Though Mellow has no plans to change her advertising habits, she hopes to change those of the for-profit institutions. In particular, she takes issue with how much federal and state money for-profit colleges receive in the form of student aid and then go on to spend on expenses like advertising. For example, Steve Eisman, the Wall Street trader featured in Michael Lewis's The Big Short, noted in a May speech that “federal Title IV loan and grant dollars now make up close to 90 percent of total revenues” at “many major for-profit institutions.”
“I don’t have a problem with people accessing public dollars, but let’s have a level playing field,” says Mellow, referencing some of the checks on for-profit institutions that are being discussed in Washington now.
Officials from the University of Phoenix refused to break out their marketing spending any further than required of them by the government. Still, they say that they view community colleges as “partners” and not competitors.
“Our goal with respect to marketing is simple: to ensure that anyone who wants a quality higher education – and is willing to work hard to get one – knows that University of Phoenix is an option,” writes Phoenix spokesman Manny Rivera. “All of our marketing efforts are oriented towards accomplishing our mission, and to helping current and prospective students achieve their goals.”
Thomas Bailey, director of the Community College Research Center at Columbia University Teachers College, says it is possible that colleges may lose some enrollment to for-profit institutions when the economy turns around, depending on how they market themselves. For example, community colleges that feel they no longer have to market themselves to traditional-age students may lose them in the future when enrollment trends change.
Bailey argues that community colleges do not need to market themselves in traditional ways for brand recognition, noting that most people know their local community college exists. Instead, he believes community colleges should do more to ensure that potential students who know of them fully understand what they do and what they have to offer.
“Community colleges don’t need to recruit students,” Bailey says. “They have more than enough. It’s so easy for community colleges to get students to come that they often don’t provide much information about the college. If you take my broader view of marketing – providing information and guidance to students to know what’s right for them – that needs to be done right now.”

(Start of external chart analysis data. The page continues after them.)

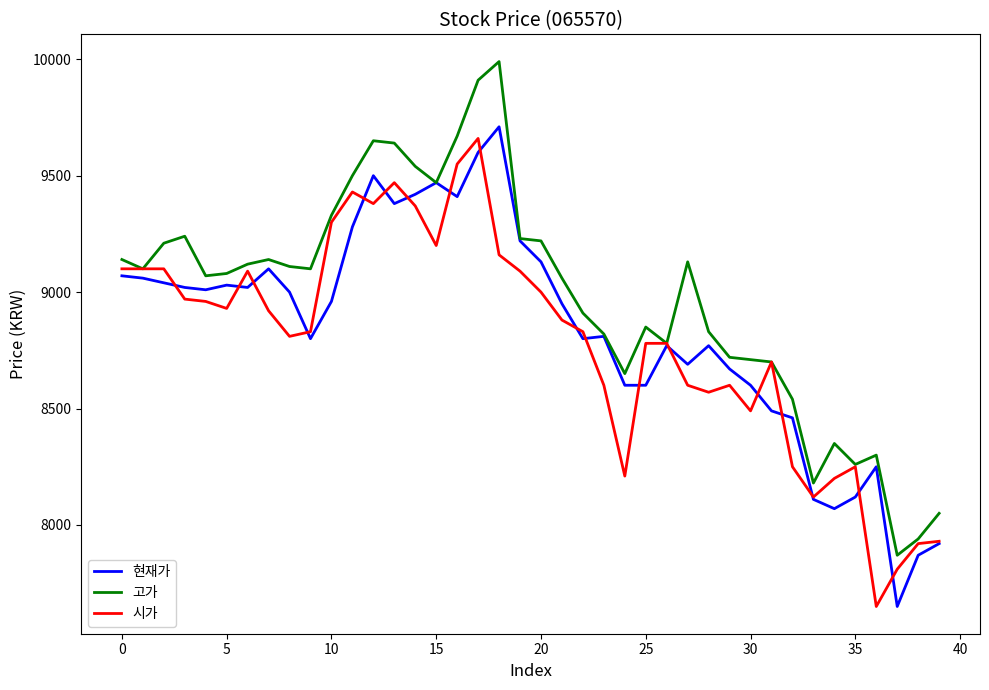

What is the minimum value shown in the chart?

7650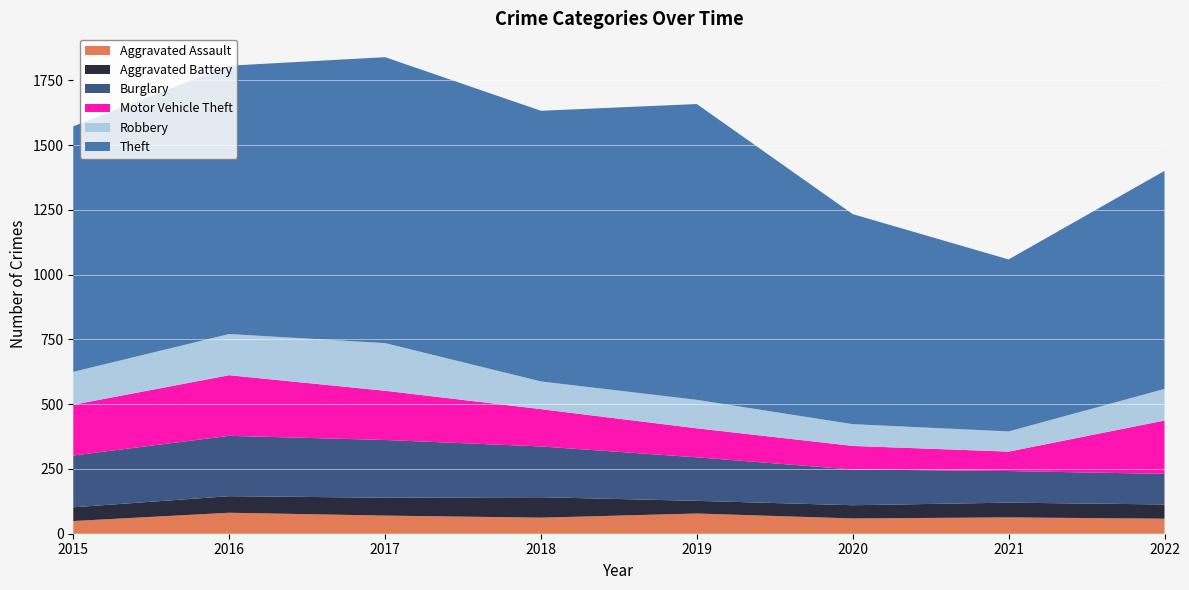

Reading left to right, list all the values displayed in this chart.

Aggravated Assault: 49	81	70	62	78	59	63	58
Aggravated Battery: 53	64	69	79	49	51	57	55
Burglary: 200	233	223	196	168	138	122	118
Motor Vehicle Theft: 196	234	190	144	112	91	75	206
Robbery: 127	159	184	107	110	84	78	122
Theft: 948	1036	1104	1045	1142	811	664	842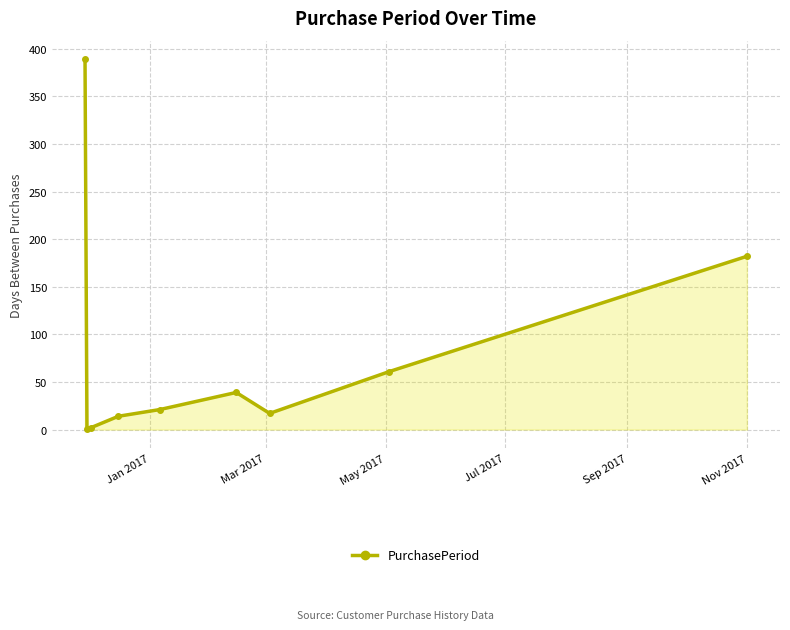

What is the value of the 9th point from the left?

182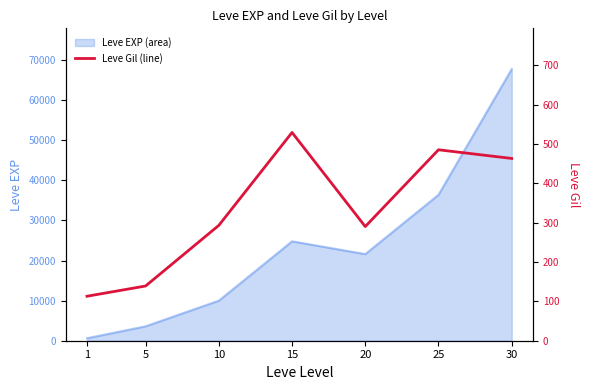

The value at 30 is 605. True or false?

False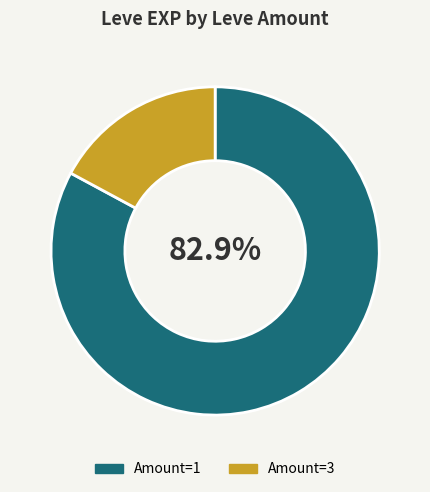

How many segments does this pie chart have?

2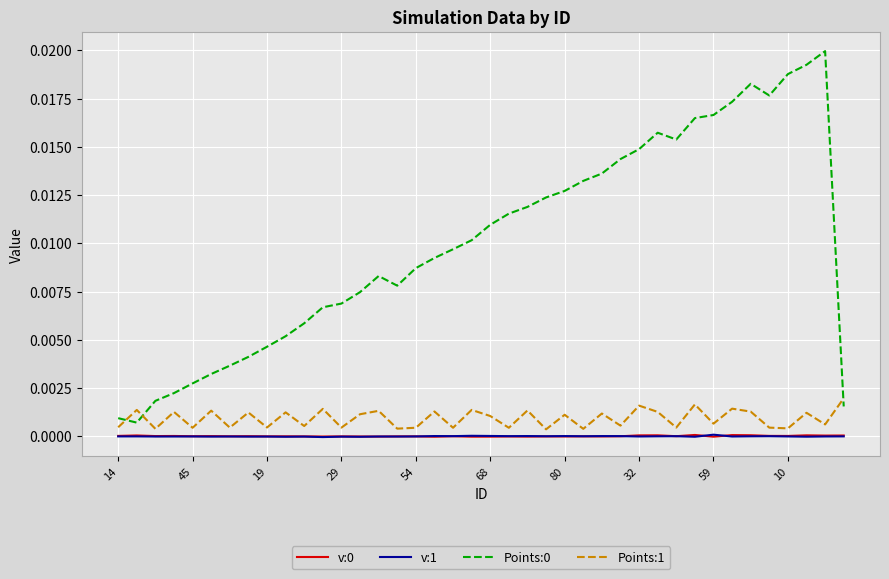

True or false: Points:0 and v:1 cross at least once.

False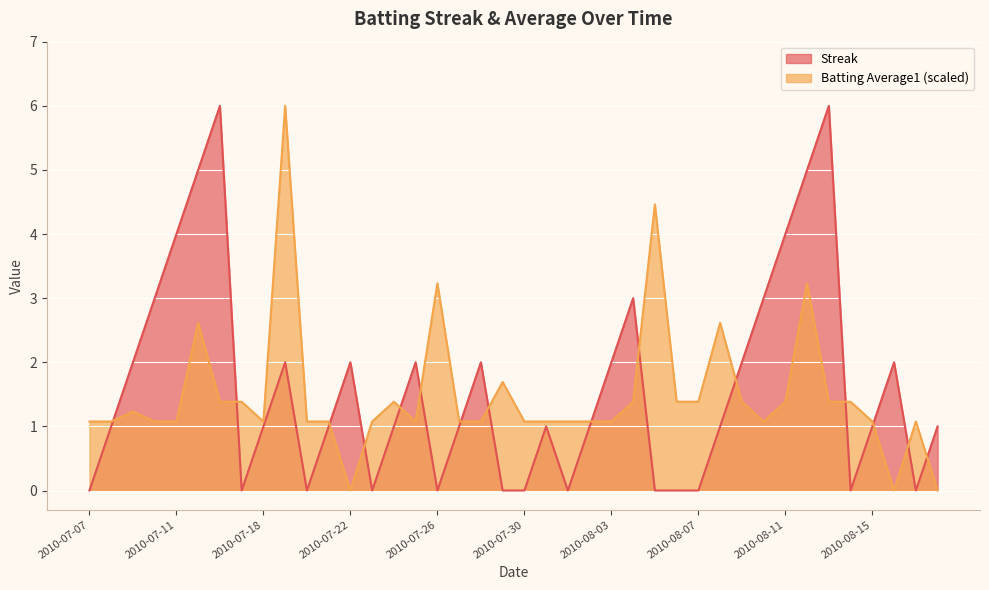

Where do Streak and Batting Average1 first cross each other?

2010-07-08 and 2010-07-09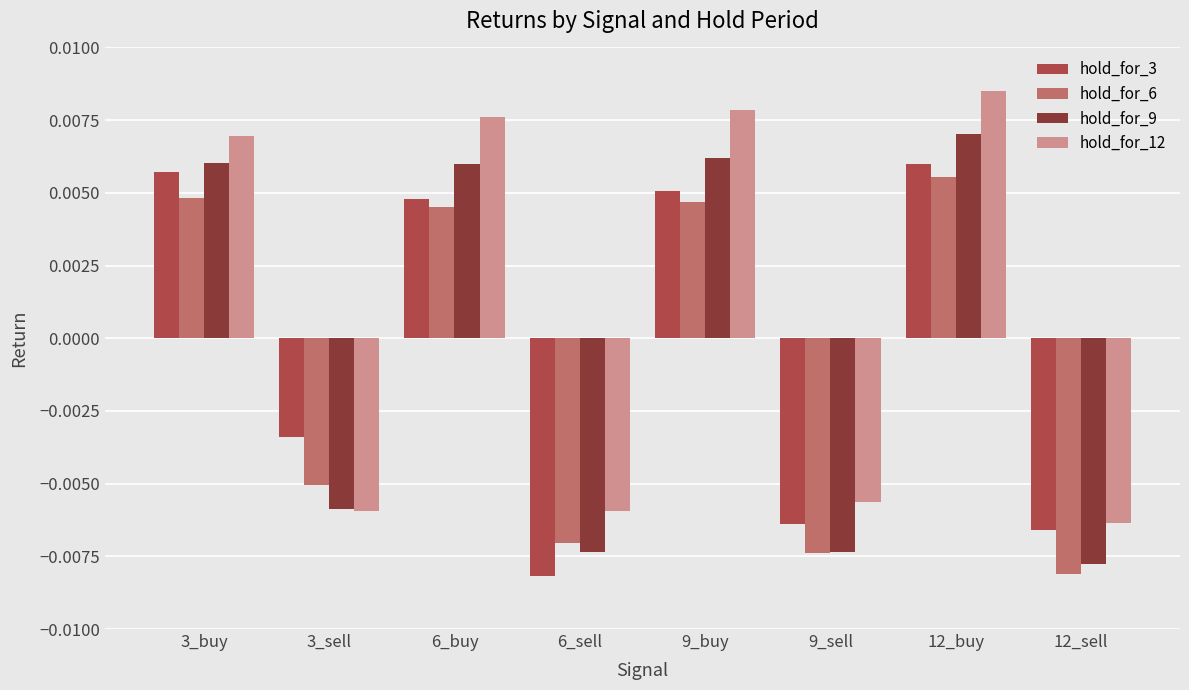

How many values in hold_for_6 are below zero?

4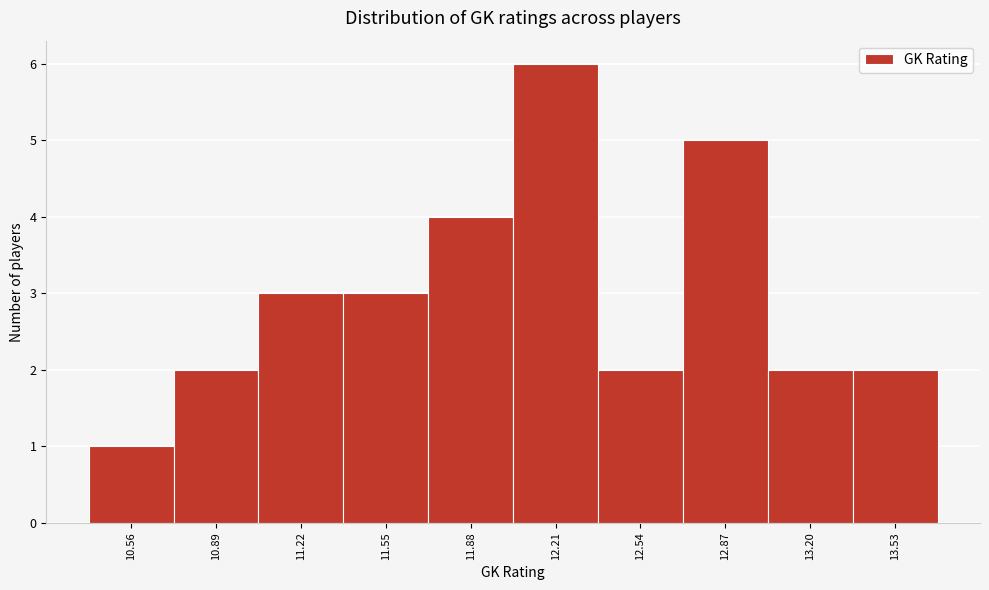

Reading left to right, extract all data points from this chart.

1	2	3	3	4	6	2	5	2	2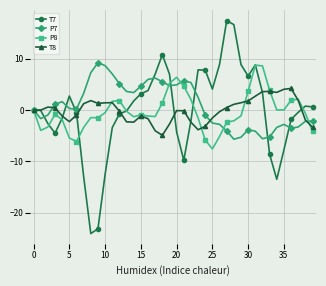

Which series has the largest range (max minus min)?

T7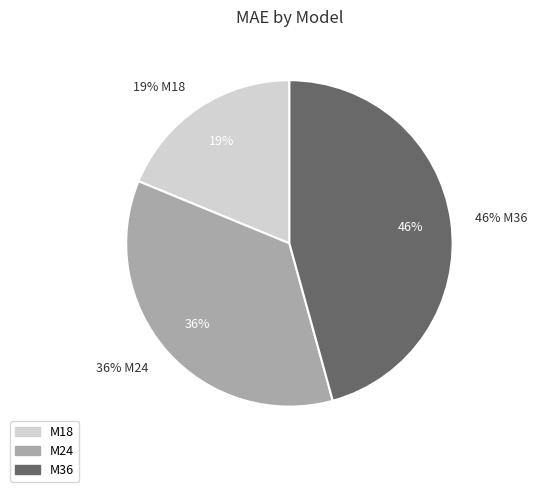

Rank the categories by value from highest to lowest.

M36, M24, M18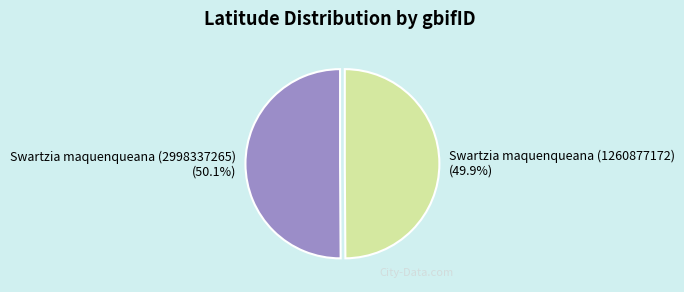

Is there a majority slice in this chart?

Yes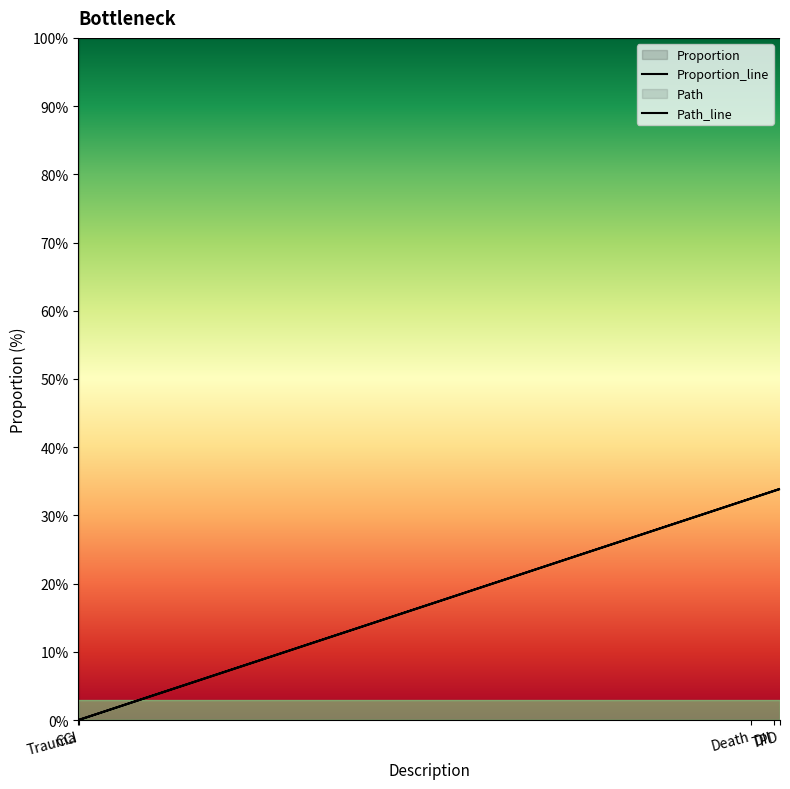

How many values exceed 32?

3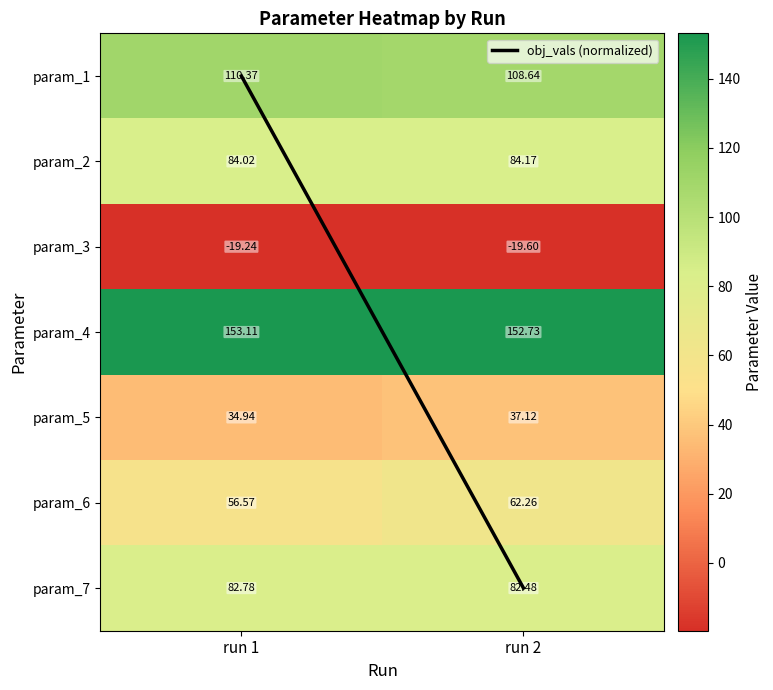

List the series in order of their peak value, highest first.

param_4, param_1, param_2, param_7, param_6, param_5, param_3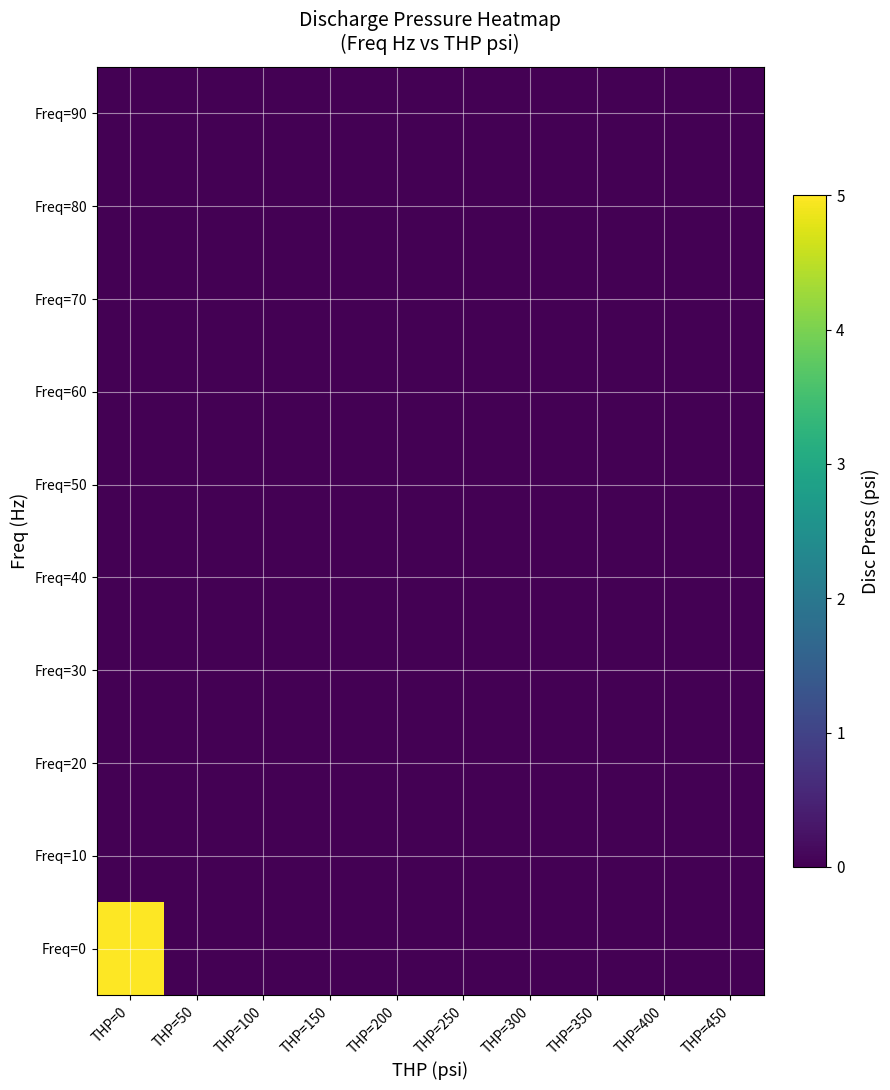

At which category does the chart reach its peak across all series?

THP=0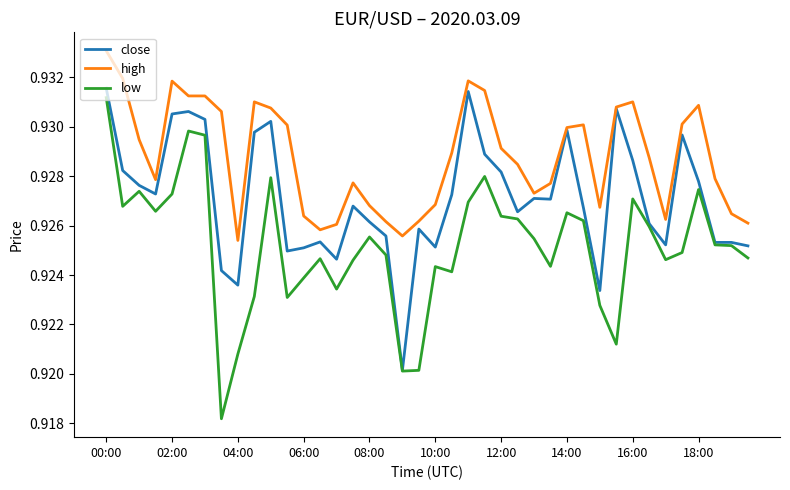

What are all the series names shown in the legend?

close, high, low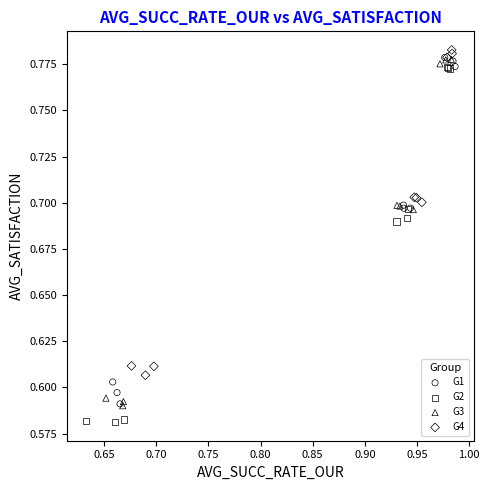

Which series contains the lowest Y value?

G2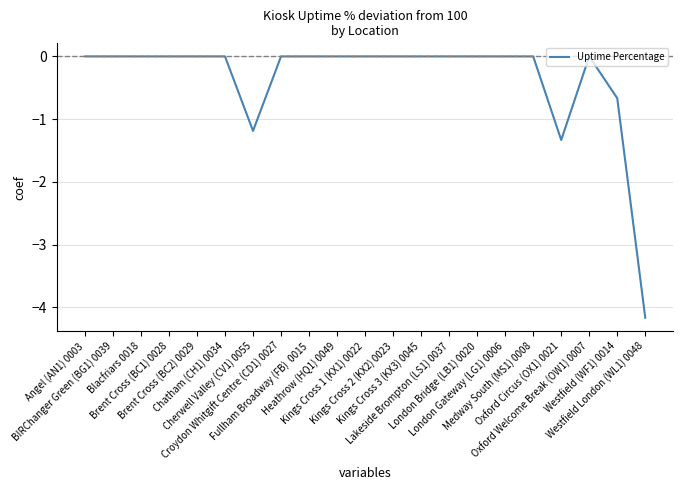

What is the smallest value displayed?

-4.2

Marketing experts offer another view. Many of them say it is a major mistake for community colleges to cut back on marketing just because students are flooding through their doors.
Carl J. Sefl, founder of ROI Marketing Services and former executive director of marketing and admissions services at Kirkwood Community College, in Iowa, advises a number of two-year colleges across the Midwest. Though it is a hard sell to some clients, he strongly urges community colleges to not cut back on their marketing.
“If you’re in business for the long term – which I presume all community colleges are – then you need to continue an investment in good marketing,” Sefl argues. “You shouldn’t let up marketing efforts. You should be maintaining or increasing them, because what you’re seeing with enrollments right now is artificial. It’s a bubble. If you’re not on the mind of key audiences … then there will be consequences that you just don’t even know about.”
Among the potential downsides to letting up on marketing, Sefl explains, is losing ground to for-profit institutions. He maintains that those college administrators who conflate marketing and advertising are more apt to trim both. But, he says he is determined to change minds.
“If you envision marketing as just advertising and your budget gets whacked, then are you going to cut $50,000 from the ad budget or fire an adjunct faculty in English?” Sefl asks. “You’re going to dock the ‘cost’ of advertising. But, if you perceive advertising as an investment, you still may lack the budget, but you’ll think long and hard before making that decision.”